Problem statement ::
Reproduce the passage on pop-up restaurants word for word, from "I have to agree, it" to "for a while??".

-- start Given passage --

New restaurant: oops, it's gone!

He says:

I was reading about a trend in New York called, “Pop Up Restaurants.”

These are the equivalent of raves for the food industry. A few people get together, find a location, renovate it and open a restaurant. Now the trick is they only stay open for a month or two, after that they close shop and go do another one somewhere else. Wow, anyone who has had a restaurant will tell you that opening a restaurant is madness. Opening day is nothing short of insanity, you work 36 to 48 hours straight, you eat nothing and you usually snap at every employee including your spouse non-stop. Why would you want to do it over and over and over again? Craziness! Yes, restaurants are extremely high risk, often failing within the first few months to few years, but that’s no reason to close the door after a month. It takes your staff conservatively 3 to 6 months to really find their feet and become really good in that new concept.

How about from a customer’s point of view… you drive around and see this cute little restaurant, you walk in with your office colleagues, sit down and eat an amazing meal. A month passes, then you decide to take your new girlfriend because you have been talking about this new restaurant who serves the most amazing crab cakes, you dress up, stop to pick her up at home, and drive across town to find out that they closed a few days ago… for good… they’re gone!

I am the first one to tell you - it is hard to make money in our business, but I am not convinced that these pop up restaurants have the answers by opening and closing before the paint is dry.

She says:

I have to agree, it sounds a bit on the insane side to want to build and re-build a restaurant. I have heard of underground travelling dinner clubs, serving fancy meals in changing locations to avoid any problems with health inspectors and the like; but who wants to move, and re-paint, and re-train staff? I like the world in between the idea of being in a rut and seeing places get old and tired, and the concept of needing to change everything like you change your socks, all the time. So, how about a few suggestions for places that might be new, but are ones we hope will stick around so they can become favourites for a while??

First, there is Okanagan Street Food (812 Crowley Ave.). We have mentioned this place before, but it really does rock. How can you not like homemade fries like Mom used to make, but with truffle mayonnaise and blackberry ketchup? Then there is Fish Taco Tuesday, a phenomenon that could be called “pop up”, I guess, as apparently it was created by regulars. A bunch of people just show up and order fish tacos on Tuesday. Any day of the week suits me – I just think they’re wicked. This is a place where homey AND cool is a great combination.

-- end Given passage --
-- start Given information --

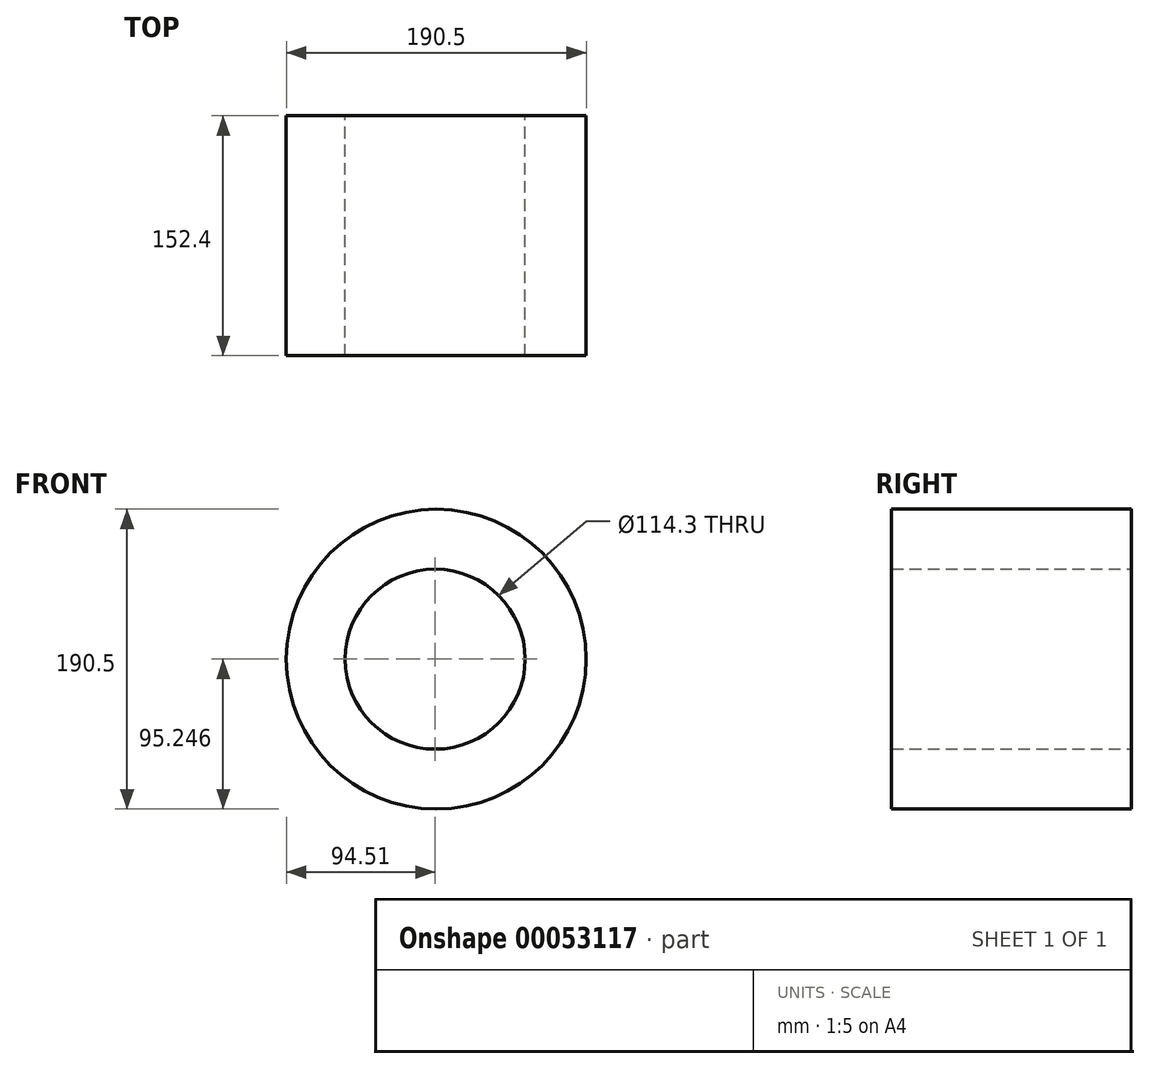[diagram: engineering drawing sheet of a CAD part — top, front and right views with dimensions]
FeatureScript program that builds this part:
annotation { "Feature Type Name" : "Feature", "Feature Type Description" : "" }
export const myFeature = defineFeature(function(context is Context, id is Id, definition is map)
    precondition{}
    {
        {
            var Q0;
            Q0=qCreatedBy(makeId("Front.planeOp"),FACE);
            var sketch = newSketch(context, id + "F0", { "sketchPlane" : qUnion([Q0])});
            skCircle(sketch, "E0", {"center": v(-0.38, -0.71) * mm, "radius": 57.15 * mm});
            skCircle(sketch, "E1", {"center": v(0.36, -0.71) * mm, "radius": 95.25 * mm});
            skSolve(sketch);
        }
        {
            var Q0;
            Q0=makeQuery(id+"F0.imprint","IMPRINT",FACE,{"disambiguationData":[TD([[makeQuery(id+"F0.imprint","IMPRINT",EDGE,{"derivedFrom":sQuery(id+"F0.wireOp",EDGE,"E0")}),-1.0]])]});
            extrude(context, id + "F1", {"entities" : qUnion([Q0]), "depth" : 152.4 * mm});
        }
    });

-- end Given information --

Result for this exercise ::
I have to agree, it sounds a bit on the insane side to want to build and re-build a restaurant. I have heard of underground travelling dinner clubs, serving fancy meals in changing locations to avoid any problems with health inspectors and the like; but who wants to move, and re-paint, and re-train staff? I like the world in between the idea of being in a rut and seeing places get old and tired, and the concept of needing to change everything like you change your socks, all the time. So, how about a few suggestions for places that might be new, but are ones we hope will stick around so they can become favourites for a while??